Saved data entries
++++++
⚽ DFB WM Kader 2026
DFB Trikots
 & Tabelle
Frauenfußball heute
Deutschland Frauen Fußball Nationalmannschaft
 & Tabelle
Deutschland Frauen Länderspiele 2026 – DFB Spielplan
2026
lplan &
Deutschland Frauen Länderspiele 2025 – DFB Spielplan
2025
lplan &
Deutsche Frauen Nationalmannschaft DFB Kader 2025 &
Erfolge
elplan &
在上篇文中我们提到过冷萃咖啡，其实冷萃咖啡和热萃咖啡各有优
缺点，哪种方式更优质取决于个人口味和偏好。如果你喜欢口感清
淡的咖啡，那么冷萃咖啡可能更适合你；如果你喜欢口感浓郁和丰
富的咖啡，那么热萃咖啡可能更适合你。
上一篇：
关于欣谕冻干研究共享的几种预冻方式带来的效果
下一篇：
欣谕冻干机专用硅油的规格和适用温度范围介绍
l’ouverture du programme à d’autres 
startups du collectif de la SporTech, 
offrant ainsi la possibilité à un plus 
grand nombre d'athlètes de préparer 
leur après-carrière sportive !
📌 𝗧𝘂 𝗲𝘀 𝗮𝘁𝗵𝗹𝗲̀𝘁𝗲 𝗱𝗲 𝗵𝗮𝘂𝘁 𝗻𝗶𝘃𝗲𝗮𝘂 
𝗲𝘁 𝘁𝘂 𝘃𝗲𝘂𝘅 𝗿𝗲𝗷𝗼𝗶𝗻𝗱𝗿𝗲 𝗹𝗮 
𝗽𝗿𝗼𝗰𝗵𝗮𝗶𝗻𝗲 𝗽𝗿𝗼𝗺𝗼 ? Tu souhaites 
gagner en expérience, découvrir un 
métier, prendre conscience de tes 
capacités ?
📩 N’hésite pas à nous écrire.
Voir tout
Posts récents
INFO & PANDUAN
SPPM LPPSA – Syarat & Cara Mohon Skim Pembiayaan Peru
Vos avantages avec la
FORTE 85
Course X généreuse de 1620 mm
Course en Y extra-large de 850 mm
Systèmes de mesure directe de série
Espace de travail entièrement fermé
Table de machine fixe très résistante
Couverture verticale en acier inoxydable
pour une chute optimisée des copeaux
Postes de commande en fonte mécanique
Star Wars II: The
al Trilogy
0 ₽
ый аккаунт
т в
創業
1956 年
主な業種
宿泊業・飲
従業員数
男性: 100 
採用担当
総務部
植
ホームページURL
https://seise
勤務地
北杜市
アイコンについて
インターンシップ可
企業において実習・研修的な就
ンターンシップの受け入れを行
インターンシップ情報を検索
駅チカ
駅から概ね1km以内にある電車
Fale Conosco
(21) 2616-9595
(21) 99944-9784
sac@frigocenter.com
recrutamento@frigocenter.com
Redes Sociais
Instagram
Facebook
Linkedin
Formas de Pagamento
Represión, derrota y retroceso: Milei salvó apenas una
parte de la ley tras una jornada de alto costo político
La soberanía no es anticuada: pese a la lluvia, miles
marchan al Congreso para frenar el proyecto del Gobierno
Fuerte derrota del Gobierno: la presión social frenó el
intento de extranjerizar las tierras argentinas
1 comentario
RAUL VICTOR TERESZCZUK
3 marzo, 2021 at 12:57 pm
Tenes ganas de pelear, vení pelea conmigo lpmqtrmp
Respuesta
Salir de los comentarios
++++++
### Requirement
Every record shown above should appear again in your answer, unchanged.

### Task solution
⚽ DFB WM Kader 2026
DFB Trikots
 & Tabelle
Frauenfußball heute
Deutschland Frauen Fußball Nationalmannschaft
 & Tabelle
Deutschland Frauen Länderspiele 2026 – DFB Spielplan
2026
lplan &
Deutschland Frauen Länderspiele 2025 – DFB Spielplan
2025
lplan &
Deutsche Frauen Nationalmannschaft DFB Kader 2025 &
Erfolge
elplan &
在上篇文中我们提到过冷萃咖啡，其实冷萃咖啡和热萃咖啡各有优
缺点，哪种方式更优质取决于个人口味和偏好。如果你喜欢口感清
淡的咖啡，那么冷萃咖啡可能更适合你；如果你喜欢口感浓郁和丰
富的咖啡，那么热萃咖啡可能更适合你。
上一篇：
关于欣谕冻干研究共享的几种预冻方式带来的效果
下一篇：
欣谕冻干机专用硅油的规格和适用温度范围介绍
l’ouverture du programme à d’autres 
startups du collectif de la SporTech, 
offrant ainsi la possibilité à un plus 
grand nombre d'athlètes de préparer 
leur après-carrière sportive !
📌 𝗧𝘂 𝗲𝘀 𝗮𝘁𝗵𝗹𝗲̀𝘁𝗲 𝗱𝗲 𝗵𝗮𝘂𝘁 𝗻𝗶𝘃𝗲𝗮𝘂 
𝗲𝘁 𝘁𝘂 𝘃𝗲𝘂𝘅 𝗿𝗲𝗷𝗼𝗶𝗻𝗱𝗿𝗲 𝗹𝗮 
𝗽𝗿𝗼𝗰𝗵𝗮𝗶𝗻𝗲 𝗽𝗿𝗼𝗺𝗼 ? Tu souhaites 
gagner en expérience, découvrir un 
métier, prendre conscience de tes 
capacités ?
📩 N’hésite pas à nous écrire.
Voir tout
Posts récents
INFO & PANDUAN
SPPM LPPSA – Syarat & Cara Mohon Skim Pembiayaan Peru
Vos avantages avec la
FORTE 85
Course X généreuse de 1620 mm
Course en Y extra-large de 850 mm
Systèmes de mesure directe de série
Espace de travail entièrement fermé
Table de machine fixe très résistante
Couverture verticale en acier inoxydable
pour une chute optimisée des copeaux
Postes de commande en fonte mécanique
Star Wars II: The
al Trilogy
0 ₽
ый аккаунт
т в
創業
1956 年
主な業種
宿泊業・飲
従業員数
男性: 100 
採用担当
総務部
植
ホームページURL
https://seise
勤務地
北杜市
アイコンについて
インターンシップ可
企業において実習・研修的な就
ンターンシップの受け入れを行
インターンシップ情報を検索
駅チカ
駅から概ね1km以内にある電車
Fale Conosco
(21) 2616-9595
(21) 99944-9784
sac@frigocenter.com
recrutamento@frigocenter.com
Redes Sociais
Instagram
Facebook
Linkedin
Formas de Pagamento
Represión, derrota y retroceso: Milei salvó apenas una
parte de la ley tras una jornada de alto costo político
La soberanía no es anticuada: pese a la lluvia, miles
marchan al Congreso para frenar el proyecto del Gobierno
Fuerte derrota del Gobierno: la presión social frenó el
intento de extranjerizar las tierras argentinas
1 comentario
RAUL VICTOR TERESZCZUK
3 marzo, 2021 at 12:57 pm
Tenes ganas de pelear, vení pelea conmigo lpmqtrmp
Respuesta
Salir de los comentarios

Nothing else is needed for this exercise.